Das Buch ist eine wissenschaftliche Erkundung der „Ruinologie“ und bietet tiefe Einblicke in die Verlassenheit und den Verfall, aber es mag diejenigen nicht zufriedenstellen, die eine eher visuelle oder beiläufige Leseerfahrung suchen.
Vorteile:⬤ Bietet eine grundlegende akademische Perspektive auf die Erforschung von Ruinen
⬤ sehr empfehlenswert für diejenigen, die sich mit Kulturgeographie oder städtischer Verfallsforschung beschäftigen
⬤ von einigen Rezensenten als aufschlussreich und informativ beschrieben.
⬤ Es mangelt an visuellem Inhalt und Struktur, wird oft als abschweifend empfunden
⬤ könnte bei Lesern, die Industrieanthropologie oder einen nicht-akademischen Ansatz erwarten, keinen Anklang finden
⬤ manche finden es überteuert und enttäuschend.
(basierend auf 5 Leserbewertungen)
Industrial Ruins: Space, Aesthetics and Materiality
In den westlichen Städten ist man zunehmend besessen davon, gepflegte Landschaften zu schaffen. Im Gegensatz zu diesen ästhetisch und sozial regulierten Räumen stehen die vernachlässigten Orte der Industrieruinen, Orte am Rande, die Raum für transgressive und spielerische Aktivitäten bieten.

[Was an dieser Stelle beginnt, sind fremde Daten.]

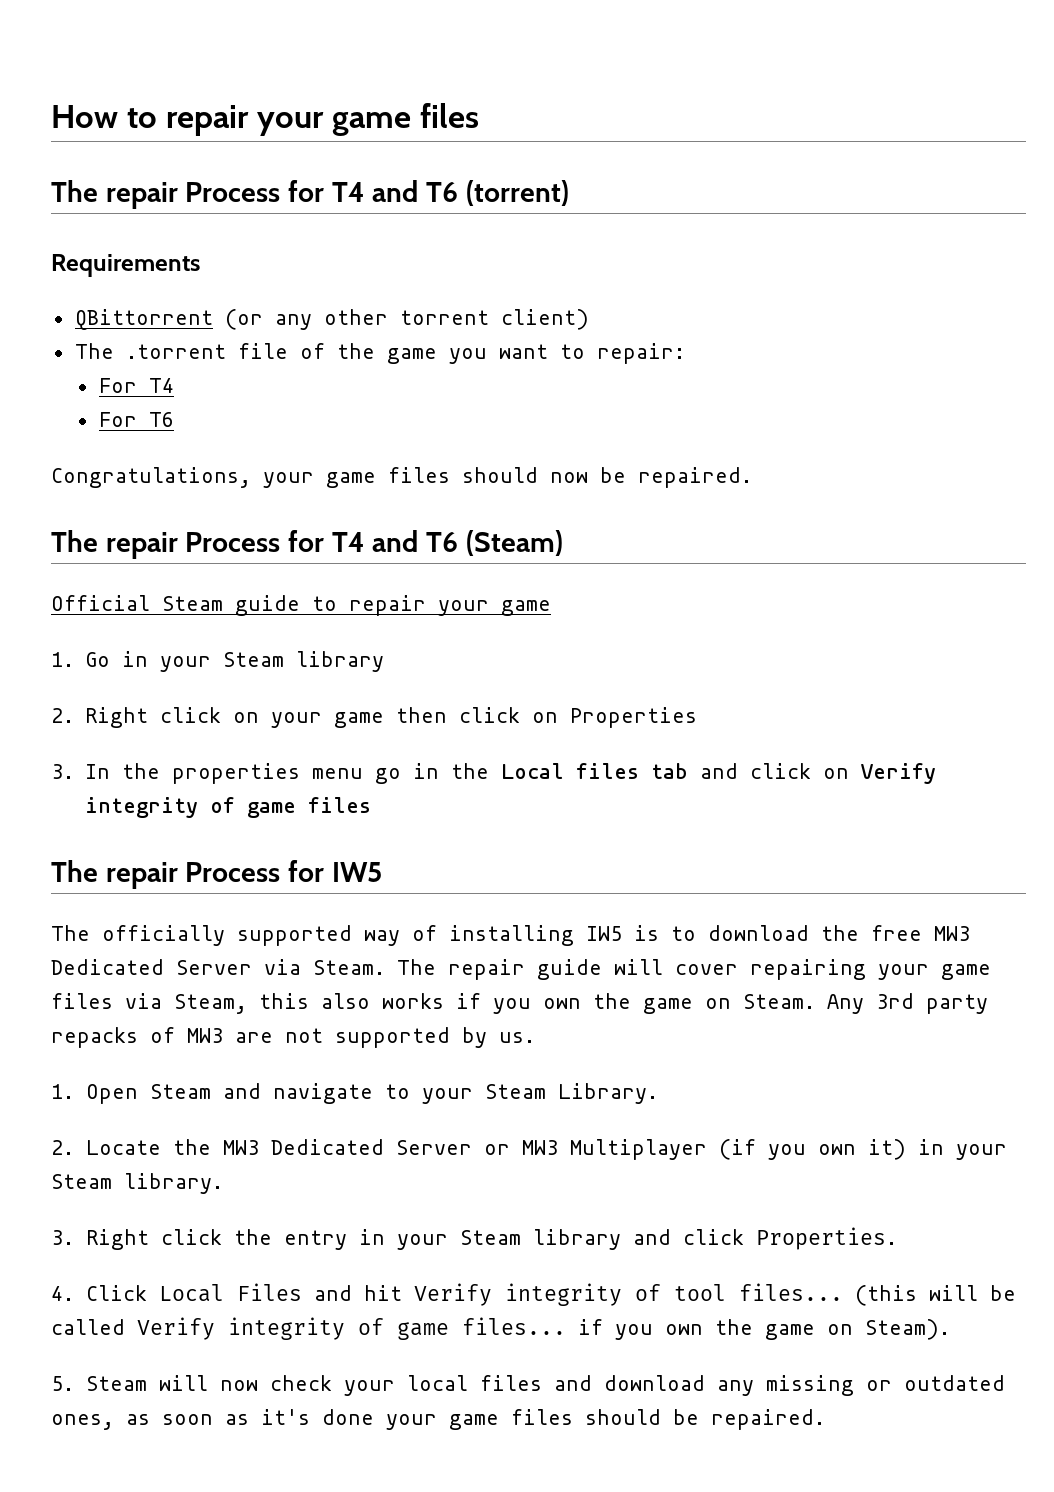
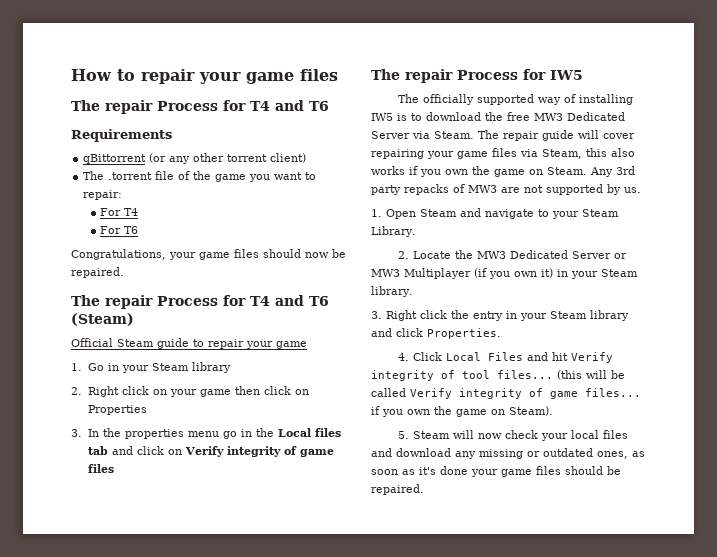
[465,180,569,206] (torrent) -> (329, 106) none
[74,309,213,330] QBittorrent -> [83,154,147,164] qBittorrent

Ruinen bieten eine andere Ästhetik als die überkodierten, überdesignten Räume der Stadt, sie evozieren eine Ästhetik der Unordnung, der Überraschung und der Sinnlichkeit, bieten geisterhafte Einblicke in die Vergangenheit und eine taktile Begegnung mit Raum und Materialität. Tim Edensor weist auf die Gefahr hin, dass solche stimmungsvollen Orte durch eine Politik, die homogene Neubauten bevorzugt, ausgelöscht werden. Gerade ihr fragmentarischer Charakter und das Fehlen einer festen Bedeutung verleihen Ruinen eine große Bedeutung.
Sie lassen die Grenzen zwischen Stadt und Land, Vergangenheit und Gegenwart verschwimmen und sind eng mit Erinnerungen, Sehnsüchten und einem Gefühl für den Ort verbunden. Dieses Buch, das durchgängig beeindruckend illustriert ist, feiert Industrieruinen und zeigt, was sie uns über uns selbst und unsere Vergangenheit erzählen können.